▶ _Excerpt provided_

2.2.2 Supervised machine learning techniques

Supervised learning is a machine learning technique that uses well-labelled training data for training before predicting the clustering based on test data. The main goal is to discover a mapping function that will map the input variable to the output variable.

Artificial neural network-based user clustering The artificial neural network (ANN) method is a supervised machine learning technique that can be employed for user clustering in NOMA. Initially, the ANN model is trained using a historical data set, which includes the users’ channel gain and transmitting power. In the next phase, validation is performed by tuning the model’s hyperparameters to evaluate cluster formation. Finally, the ANN model is tested with the learned parameters and tuned hyperparameters to predict the formation of clusters, and the model’s accuracy is evaluated. The suggested technique puts users into clusters based on the trained neural network. In [41], the authors have presented an ANN-based user clustering scheme for the 5G downlink PD-NOMA network.

Deep neural network-based user clustering A deep neural network (DNN) is a supervised machine learning method for clustering. Authors in [42] present an implementation of DNN clustering with a feed-forward neural network to partition nodes into two disjoint clusters, maximizing the resulting ergodic sum rate. In [43], DNN is used for clustering to characterize the nonlinearity between the cluster formation with channel diversity and transmission powers in NOMA. The authors examine the mean square error of DNN and throughput performance in an asymmetrical fading NOMA channel after training it with training samples and validating it with testing data.

▶ _Questions_
(a) Translate this sentence from the excerpt on supervised machine learning techniques into Spanish: "The main goal is to discover a mapping function that will map the input variable to the output variable."
(b) According to the excerpt on supervised machine learning techniques, what does the historical data set used to train the ANN model include?
(c) Continue the excerpt on supervised machine learning techniques, starting after its final sentence.

▶ _Data excerpts_

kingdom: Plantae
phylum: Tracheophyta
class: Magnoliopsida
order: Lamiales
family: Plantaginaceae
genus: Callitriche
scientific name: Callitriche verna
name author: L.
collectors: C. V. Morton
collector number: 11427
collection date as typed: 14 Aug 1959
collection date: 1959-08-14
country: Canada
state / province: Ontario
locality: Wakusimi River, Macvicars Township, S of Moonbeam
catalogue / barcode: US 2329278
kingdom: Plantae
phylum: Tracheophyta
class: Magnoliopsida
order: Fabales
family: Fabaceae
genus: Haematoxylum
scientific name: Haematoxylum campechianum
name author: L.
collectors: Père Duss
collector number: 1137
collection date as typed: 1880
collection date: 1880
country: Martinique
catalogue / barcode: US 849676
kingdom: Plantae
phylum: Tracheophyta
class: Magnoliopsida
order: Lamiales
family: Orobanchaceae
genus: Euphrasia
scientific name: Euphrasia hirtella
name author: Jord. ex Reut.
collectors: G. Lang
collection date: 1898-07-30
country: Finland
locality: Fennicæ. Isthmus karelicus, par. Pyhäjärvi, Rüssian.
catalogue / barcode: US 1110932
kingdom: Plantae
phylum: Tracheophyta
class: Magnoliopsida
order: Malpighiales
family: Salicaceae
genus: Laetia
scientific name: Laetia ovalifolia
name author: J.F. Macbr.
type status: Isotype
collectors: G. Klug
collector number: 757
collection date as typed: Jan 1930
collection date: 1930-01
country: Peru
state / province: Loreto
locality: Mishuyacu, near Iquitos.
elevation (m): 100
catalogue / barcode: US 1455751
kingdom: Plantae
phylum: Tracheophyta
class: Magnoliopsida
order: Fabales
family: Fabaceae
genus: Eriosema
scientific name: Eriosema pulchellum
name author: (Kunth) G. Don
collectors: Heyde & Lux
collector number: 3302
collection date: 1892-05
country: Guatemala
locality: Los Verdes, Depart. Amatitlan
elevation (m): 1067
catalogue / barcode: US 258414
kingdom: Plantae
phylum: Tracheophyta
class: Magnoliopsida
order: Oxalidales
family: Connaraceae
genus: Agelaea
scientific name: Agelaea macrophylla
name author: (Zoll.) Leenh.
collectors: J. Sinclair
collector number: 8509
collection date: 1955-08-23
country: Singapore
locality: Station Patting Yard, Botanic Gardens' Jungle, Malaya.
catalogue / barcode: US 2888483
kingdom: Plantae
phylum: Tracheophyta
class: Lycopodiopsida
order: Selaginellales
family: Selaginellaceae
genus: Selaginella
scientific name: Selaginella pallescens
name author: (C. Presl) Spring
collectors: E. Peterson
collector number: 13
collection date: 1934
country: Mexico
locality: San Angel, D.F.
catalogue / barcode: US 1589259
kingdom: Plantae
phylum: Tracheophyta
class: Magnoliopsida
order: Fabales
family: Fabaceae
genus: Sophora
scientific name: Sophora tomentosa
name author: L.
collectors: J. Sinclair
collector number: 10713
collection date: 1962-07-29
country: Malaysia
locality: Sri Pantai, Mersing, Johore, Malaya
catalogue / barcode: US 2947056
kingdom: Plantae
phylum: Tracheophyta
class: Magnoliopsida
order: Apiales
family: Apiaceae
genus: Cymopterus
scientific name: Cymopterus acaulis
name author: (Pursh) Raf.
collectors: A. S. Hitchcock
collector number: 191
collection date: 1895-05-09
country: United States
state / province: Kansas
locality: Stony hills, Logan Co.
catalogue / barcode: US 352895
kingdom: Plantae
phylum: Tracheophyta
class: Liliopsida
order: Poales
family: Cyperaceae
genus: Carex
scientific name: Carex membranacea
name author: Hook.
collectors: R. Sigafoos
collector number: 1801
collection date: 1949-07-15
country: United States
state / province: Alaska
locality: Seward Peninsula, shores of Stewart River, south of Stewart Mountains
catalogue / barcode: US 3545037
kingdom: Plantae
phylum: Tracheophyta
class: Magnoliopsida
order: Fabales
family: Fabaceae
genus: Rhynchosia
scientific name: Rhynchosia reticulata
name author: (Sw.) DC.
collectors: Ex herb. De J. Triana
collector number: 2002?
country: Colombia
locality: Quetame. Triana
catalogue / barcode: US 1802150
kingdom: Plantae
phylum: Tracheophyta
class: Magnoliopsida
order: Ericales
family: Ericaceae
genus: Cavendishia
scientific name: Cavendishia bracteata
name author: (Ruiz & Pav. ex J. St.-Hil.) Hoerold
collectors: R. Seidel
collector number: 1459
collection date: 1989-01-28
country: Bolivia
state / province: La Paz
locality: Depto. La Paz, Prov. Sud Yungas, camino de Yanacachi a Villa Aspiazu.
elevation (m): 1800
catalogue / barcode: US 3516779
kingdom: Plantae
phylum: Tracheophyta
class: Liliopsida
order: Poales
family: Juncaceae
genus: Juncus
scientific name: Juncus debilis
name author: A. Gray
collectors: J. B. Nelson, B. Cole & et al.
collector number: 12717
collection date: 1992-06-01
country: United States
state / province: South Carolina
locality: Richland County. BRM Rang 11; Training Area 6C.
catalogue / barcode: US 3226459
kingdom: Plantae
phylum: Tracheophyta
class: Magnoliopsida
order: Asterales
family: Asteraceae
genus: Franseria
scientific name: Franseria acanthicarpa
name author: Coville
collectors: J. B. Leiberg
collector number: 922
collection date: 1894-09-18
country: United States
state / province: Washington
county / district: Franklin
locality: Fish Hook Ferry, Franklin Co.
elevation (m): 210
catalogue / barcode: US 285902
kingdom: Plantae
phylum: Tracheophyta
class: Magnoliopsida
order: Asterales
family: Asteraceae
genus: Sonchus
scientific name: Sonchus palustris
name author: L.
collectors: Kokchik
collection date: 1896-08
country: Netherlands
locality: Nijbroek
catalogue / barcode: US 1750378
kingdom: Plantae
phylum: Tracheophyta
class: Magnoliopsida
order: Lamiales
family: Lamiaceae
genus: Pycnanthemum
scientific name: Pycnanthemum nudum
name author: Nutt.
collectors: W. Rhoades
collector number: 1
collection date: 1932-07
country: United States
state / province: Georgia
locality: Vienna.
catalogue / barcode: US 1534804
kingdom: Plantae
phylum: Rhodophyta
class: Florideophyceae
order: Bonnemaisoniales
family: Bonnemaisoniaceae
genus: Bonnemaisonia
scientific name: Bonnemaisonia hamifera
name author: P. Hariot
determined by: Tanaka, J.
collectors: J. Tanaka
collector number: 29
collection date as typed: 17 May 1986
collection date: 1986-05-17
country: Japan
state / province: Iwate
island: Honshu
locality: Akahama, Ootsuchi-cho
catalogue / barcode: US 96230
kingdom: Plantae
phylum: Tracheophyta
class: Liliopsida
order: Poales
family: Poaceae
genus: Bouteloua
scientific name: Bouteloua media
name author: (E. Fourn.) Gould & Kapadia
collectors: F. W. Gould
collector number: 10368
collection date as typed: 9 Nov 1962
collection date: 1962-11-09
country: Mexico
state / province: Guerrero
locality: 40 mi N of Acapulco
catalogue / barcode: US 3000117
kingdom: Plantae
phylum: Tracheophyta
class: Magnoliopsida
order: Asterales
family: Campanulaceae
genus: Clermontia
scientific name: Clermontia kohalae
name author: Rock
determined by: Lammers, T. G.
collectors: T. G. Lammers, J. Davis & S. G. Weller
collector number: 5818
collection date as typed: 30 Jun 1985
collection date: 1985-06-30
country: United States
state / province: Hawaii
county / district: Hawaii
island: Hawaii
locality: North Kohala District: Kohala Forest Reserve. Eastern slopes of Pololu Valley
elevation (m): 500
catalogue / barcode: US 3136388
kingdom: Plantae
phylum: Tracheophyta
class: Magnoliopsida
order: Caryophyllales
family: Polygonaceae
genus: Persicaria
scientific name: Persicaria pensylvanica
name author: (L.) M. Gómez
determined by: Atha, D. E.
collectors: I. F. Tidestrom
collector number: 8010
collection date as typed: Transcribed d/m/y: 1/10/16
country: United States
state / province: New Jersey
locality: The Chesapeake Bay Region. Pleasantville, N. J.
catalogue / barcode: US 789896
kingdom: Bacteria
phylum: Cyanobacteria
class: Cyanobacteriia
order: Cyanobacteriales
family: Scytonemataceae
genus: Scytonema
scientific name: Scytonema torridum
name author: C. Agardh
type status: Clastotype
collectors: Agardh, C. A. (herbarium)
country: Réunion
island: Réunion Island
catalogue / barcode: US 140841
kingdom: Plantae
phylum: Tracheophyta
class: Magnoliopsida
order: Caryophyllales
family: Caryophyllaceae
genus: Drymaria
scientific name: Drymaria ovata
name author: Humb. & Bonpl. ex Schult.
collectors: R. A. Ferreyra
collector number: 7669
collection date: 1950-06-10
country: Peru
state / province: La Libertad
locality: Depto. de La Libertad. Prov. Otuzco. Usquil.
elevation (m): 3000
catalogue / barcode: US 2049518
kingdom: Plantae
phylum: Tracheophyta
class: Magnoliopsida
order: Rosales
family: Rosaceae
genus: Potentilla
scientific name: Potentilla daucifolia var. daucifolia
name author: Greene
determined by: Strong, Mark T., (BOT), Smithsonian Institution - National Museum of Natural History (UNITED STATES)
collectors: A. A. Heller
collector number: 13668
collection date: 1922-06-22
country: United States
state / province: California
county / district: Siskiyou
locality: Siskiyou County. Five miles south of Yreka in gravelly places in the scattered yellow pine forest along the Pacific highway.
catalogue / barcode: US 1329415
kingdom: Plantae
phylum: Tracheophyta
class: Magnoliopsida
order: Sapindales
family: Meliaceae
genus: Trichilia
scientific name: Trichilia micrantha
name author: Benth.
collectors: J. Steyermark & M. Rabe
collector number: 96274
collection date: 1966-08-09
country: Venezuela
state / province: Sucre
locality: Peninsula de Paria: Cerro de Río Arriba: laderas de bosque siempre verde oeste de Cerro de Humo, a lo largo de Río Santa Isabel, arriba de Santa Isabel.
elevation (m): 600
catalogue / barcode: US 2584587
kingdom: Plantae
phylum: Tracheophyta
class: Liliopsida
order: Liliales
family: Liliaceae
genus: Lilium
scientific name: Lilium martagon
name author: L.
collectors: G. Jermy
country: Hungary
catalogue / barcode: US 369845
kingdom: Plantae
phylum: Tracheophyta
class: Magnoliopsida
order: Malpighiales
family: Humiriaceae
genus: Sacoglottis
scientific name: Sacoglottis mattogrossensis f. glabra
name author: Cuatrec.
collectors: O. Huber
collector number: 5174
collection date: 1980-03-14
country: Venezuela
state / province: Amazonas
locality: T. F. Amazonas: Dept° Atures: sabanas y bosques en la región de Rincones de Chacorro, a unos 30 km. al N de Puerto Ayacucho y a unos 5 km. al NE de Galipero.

▶ _Outputs in order_
(a) El objetivo principal es descubrir una función de mapeo que asigne la variable de entrada a la variable de salida.

(b) The users' channel gain and transmitting power.

(c)
Long short-term memory-based user clustering Another supervised approach is the long short-term memory (LSTM) technique proposed in [47]. In this work, multiple LSTM layers with hidden cells are used to handle time-series input data to improve the prediction accuracy of NOMA users. The feedback connections in the LSTM layer are used to check the dependency of cluster information based on time series data in layers. The proposed technique, based on LSTM, improves the overall sum rate in NOMA.

Extreme learning machine user clustering An Extreme Learning Machine (ELM) is a machine learning algorithm belonging to the feed-forward neural network family. ELM has been used for various applications, including clustering. In [45], ELM solves the ANN learning speed problem by gradient-based back-propagation (BP) algorithm. The input weights and bias for the hidden layer nodes of ELM are generated randomly, and parameter adjustment is unnecessary compared to ANN. Based on the channel gains and powers of the users, it is possible to estimate the ideal cluster formation quickly by using ELM. The proposed ELM [45] is a fast learning and low-complexity algorithm used for user clustering compared to the other machine learning approaches.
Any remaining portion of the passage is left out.